GEÇMİŞLE ŞİMDİKİ ZAMAN ARASINDA KÖPRÜ ZAMAN
sezon bitti. house'un değil, buranın. lokantalardaki, barlardaki ve sokaklardaki "hep böyle yaşasak," "hayat bu işte," "buraya yerleşmek lazım," umut mutluluk ve düşünceleri,  hayallerle evden kaçıp geri dönmek zorunda kalınca babasının tokadını yiyen çocuklar gibi. iş güç büyük şehir trafik çirkin binalar sorumluluk. olsun umut bitmez, yine evden kaçarız. kaçarlar.

ŞİMDİKİ ZAMAN
meraba.

5 yorum:

şenay izne ayrıldı dedi ki...

uzun zaman olmuş.

janus dedi ki...

merak ettim sizi.

Adsız dedi ki...

hay Allah, ben de tam ben bir Ayvalık'a uğramayı düşünüyorum demek üzereydim. en azından çook büyük bir şehirde değil, sakin bizim şehirdesindir umarım.

sahil yörelerinde sezon bitince oluşan hava sadece bir hüzün değil, bir boşluk oluyor.

house'un yemek yaptığını hiç görmedim.

janus dedi ki...

"evden kaçarız," onlar için. yoksa ben çoktan kaçtım, buradayım.

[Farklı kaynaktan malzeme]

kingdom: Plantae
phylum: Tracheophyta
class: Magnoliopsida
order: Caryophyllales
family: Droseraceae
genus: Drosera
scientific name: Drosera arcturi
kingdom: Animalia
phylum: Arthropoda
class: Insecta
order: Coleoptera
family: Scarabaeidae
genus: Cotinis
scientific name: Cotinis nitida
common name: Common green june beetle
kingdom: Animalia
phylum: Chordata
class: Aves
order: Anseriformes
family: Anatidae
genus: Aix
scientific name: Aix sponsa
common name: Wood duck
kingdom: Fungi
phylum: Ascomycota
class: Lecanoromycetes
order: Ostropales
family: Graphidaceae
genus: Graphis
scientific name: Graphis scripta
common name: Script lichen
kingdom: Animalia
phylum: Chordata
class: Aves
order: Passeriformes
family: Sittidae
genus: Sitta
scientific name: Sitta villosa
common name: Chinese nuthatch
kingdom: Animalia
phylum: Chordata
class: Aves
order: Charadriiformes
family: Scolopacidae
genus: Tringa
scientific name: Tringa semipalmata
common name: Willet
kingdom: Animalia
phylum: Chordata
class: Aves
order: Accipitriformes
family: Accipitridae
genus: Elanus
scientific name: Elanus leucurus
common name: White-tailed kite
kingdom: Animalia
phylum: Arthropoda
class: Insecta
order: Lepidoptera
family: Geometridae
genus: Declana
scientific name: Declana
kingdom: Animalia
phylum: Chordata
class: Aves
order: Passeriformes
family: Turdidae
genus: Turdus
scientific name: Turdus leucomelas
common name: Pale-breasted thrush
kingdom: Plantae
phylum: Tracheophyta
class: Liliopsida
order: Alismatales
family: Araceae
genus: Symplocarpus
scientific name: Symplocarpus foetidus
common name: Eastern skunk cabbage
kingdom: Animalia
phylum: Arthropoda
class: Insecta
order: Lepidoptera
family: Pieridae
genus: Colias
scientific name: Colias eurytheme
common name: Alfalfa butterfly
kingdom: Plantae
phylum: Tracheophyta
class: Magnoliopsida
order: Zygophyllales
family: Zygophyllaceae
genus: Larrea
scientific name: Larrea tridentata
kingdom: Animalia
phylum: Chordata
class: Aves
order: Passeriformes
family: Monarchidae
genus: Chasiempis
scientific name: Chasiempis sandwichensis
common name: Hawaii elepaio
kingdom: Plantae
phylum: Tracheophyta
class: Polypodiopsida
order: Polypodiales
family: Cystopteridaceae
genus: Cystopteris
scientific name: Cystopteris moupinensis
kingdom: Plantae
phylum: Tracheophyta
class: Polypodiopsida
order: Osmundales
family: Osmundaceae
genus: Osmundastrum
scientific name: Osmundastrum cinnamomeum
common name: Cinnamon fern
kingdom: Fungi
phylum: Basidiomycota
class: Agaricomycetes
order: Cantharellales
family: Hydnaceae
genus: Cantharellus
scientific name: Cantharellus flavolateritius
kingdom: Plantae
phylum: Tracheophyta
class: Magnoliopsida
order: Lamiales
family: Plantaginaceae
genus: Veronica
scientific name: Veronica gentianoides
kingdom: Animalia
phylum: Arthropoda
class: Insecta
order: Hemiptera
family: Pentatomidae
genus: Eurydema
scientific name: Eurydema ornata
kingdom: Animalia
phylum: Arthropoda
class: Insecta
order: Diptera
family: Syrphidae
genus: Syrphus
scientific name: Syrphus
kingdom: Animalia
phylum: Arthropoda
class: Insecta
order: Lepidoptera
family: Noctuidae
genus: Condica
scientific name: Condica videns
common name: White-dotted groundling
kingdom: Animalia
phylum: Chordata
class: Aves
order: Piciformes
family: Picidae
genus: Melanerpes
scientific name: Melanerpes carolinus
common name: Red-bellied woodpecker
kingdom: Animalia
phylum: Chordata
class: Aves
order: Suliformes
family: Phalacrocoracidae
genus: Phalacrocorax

boşluk evet, hüzün değil. esnaf olmasam bu duruma hoşluk diyeceğim. en güzel zamanları. sanki üç aydır evde misafir varmış da onlar gitmişler. hem bir eksiklik, sessizlik, hem de

sezon altı, bölüm iki.

Adsız dedi ki...

doğru ya, şaşırmıştım ben de. house'a değil, sana.